-- Problem --
Copy out the course listing below word for word, from its first line to its last.
** start Reading passage **
English 144 - Fall, 2021

Post-Civil War American Literature

Class Information

Instructor: Badley, Chip
CRN: 53315
Time: TR 1:40-3:00
Location: 202 Wellman
GE Areas: American Cultures, Governance, and History Writing Experience

Description

This course will introduce students to American literature published between 1865 and 1900, a period characterized by a postbellum "Reconstruction" (typically dated 1865-77) as well as upheavals in social, cultural, and political identity. We will study six texts that both reflected and shaped the latter half of the nineteenth century: Elizabeth Stuart Phelps' The Gates Ajar (1868); Helen Hunt Jackson's Ramona (1884); Mark Twain's The Adventures of Huckleberry Finn (1885); Charles Chesnutt's The House Behind the Cedars (1900); Zitkala-sa's American Indian Stories (1900); and Theodore Dreiser's Sister Carrie (1900). Topics to include, but are not limited to: sentimentalism; the Civil War; Manifest Destiny and settler colonialism; Reconstruction; emancipation and abolition; Jim Crow segregation laws; regionalism and local color; the residential schooling system; the Gilded Age; urbanization; industrialization; capitalism; the "New Woman"; the rise of divorce; emerging mass and popular cultures.
** end Reading passage **
** start Data extract **
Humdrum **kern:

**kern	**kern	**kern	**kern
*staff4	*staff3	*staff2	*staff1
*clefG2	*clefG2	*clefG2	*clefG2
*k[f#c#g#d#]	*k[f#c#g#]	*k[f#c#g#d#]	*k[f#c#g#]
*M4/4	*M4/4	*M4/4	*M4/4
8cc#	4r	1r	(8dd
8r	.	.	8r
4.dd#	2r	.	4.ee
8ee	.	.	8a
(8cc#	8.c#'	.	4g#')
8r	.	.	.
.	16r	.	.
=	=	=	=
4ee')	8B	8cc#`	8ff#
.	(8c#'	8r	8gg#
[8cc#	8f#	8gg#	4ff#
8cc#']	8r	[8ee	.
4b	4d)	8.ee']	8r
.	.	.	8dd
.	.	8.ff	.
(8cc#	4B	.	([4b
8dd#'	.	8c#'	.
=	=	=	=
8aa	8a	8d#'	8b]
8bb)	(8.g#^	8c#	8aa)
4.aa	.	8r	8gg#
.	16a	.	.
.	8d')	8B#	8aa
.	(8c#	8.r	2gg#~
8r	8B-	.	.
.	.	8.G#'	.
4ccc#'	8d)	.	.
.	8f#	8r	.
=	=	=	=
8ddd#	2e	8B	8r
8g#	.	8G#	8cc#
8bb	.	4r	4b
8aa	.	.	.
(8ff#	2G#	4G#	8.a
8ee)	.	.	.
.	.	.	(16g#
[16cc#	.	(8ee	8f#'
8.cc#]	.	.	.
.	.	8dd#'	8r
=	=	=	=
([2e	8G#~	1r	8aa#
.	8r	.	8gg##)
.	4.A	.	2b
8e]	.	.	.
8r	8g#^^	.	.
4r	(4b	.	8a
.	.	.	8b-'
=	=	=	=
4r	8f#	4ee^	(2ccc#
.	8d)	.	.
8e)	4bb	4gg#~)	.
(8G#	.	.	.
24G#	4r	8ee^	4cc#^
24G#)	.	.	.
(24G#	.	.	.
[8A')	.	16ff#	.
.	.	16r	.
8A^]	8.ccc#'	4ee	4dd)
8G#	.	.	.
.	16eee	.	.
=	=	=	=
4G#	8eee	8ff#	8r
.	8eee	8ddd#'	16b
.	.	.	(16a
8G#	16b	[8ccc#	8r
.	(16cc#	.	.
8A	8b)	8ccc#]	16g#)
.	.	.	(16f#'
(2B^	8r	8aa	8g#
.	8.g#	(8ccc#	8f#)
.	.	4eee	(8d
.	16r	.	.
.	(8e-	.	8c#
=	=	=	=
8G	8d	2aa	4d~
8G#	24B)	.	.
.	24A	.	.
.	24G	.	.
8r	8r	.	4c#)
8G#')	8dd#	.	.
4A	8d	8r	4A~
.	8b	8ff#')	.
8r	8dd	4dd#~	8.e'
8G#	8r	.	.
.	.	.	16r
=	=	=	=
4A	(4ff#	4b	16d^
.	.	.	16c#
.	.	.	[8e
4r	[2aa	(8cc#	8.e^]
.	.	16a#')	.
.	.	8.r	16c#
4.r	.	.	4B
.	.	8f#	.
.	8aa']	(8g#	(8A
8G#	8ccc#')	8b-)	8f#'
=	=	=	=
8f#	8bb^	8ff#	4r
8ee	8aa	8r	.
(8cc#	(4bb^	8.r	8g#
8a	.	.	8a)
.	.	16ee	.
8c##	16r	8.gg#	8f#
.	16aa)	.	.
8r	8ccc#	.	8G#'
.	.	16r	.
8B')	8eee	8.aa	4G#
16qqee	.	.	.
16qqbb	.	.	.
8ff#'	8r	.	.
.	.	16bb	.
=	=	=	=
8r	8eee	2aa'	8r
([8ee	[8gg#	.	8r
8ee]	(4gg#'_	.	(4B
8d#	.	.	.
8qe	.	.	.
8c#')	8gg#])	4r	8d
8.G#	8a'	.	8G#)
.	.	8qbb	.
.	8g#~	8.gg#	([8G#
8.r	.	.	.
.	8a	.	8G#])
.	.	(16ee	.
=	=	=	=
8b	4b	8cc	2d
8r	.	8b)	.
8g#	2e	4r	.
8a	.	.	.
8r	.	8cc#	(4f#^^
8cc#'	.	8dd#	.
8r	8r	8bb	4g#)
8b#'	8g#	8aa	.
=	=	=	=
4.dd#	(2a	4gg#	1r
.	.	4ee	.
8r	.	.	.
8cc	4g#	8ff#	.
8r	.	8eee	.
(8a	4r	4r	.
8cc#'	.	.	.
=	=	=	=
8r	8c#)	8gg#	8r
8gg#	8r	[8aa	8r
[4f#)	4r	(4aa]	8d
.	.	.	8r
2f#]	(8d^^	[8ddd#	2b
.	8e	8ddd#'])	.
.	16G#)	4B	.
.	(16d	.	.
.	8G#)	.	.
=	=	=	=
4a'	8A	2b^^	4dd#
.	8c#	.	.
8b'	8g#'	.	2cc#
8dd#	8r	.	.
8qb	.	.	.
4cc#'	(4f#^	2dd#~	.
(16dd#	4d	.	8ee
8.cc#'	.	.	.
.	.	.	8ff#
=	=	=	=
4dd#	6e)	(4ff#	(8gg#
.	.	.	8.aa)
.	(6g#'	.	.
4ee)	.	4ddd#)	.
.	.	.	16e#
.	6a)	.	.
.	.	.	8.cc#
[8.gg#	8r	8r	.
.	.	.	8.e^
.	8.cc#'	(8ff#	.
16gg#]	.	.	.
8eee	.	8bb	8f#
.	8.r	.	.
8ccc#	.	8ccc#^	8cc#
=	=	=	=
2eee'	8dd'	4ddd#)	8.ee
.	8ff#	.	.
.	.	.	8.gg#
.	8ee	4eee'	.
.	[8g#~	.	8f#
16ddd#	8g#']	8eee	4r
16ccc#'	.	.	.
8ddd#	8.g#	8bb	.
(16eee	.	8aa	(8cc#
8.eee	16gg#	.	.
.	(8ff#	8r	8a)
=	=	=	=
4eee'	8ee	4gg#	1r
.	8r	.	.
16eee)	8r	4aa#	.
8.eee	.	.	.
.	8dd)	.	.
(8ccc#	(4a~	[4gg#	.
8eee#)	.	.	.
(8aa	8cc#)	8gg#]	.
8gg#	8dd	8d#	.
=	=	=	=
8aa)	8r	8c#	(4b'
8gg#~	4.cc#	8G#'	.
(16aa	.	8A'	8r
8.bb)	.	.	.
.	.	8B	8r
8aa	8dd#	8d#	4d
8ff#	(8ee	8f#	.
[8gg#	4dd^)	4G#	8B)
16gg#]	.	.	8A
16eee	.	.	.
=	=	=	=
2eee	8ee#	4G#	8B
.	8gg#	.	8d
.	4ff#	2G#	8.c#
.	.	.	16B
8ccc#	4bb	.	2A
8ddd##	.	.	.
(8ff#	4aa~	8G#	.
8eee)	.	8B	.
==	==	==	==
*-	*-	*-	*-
** end Data extract **
-- Task result --
English 144 - Fall, 2021

Post-Civil War American Literature

Class Information

Instructor: Badley, Chip
CRN: 53315
Time: TR 1:40-3:00
Location: 202 Wellman
GE Areas: American Cultures, Governance, and History Writing Experience

Description

This course will introduce students to American literature published between 1865 and 1900, a period characterized by a postbellum "Reconstruction" (typically dated 1865-77) as well as upheavals in social, cultural, and political identity. We will study six texts that both reflected and shaped the latter half of the nineteenth century: Elizabeth Stuart Phelps' The Gates Ajar (1868); Helen Hunt Jackson's Ramona (1884); Mark Twain's The Adventures of Huckleberry Finn (1885); Charles Chesnutt's The House Behind the Cedars (1900); Zitkala-sa's American Indian Stories (1900); and Theodore Dreiser's Sister Carrie (1900). Topics to include, but are not limited to: sentimentalism; the Civil War; Manifest Destiny and settler colonialism; Reconstruction; emancipation and abolition; Jim Crow segregation laws; regionalism and local color; the residential schooling system; the Gilded Age; urbanization; industrialization; capitalism; the "New Woman"; the rise of divorce; emerging mass and popular cultures.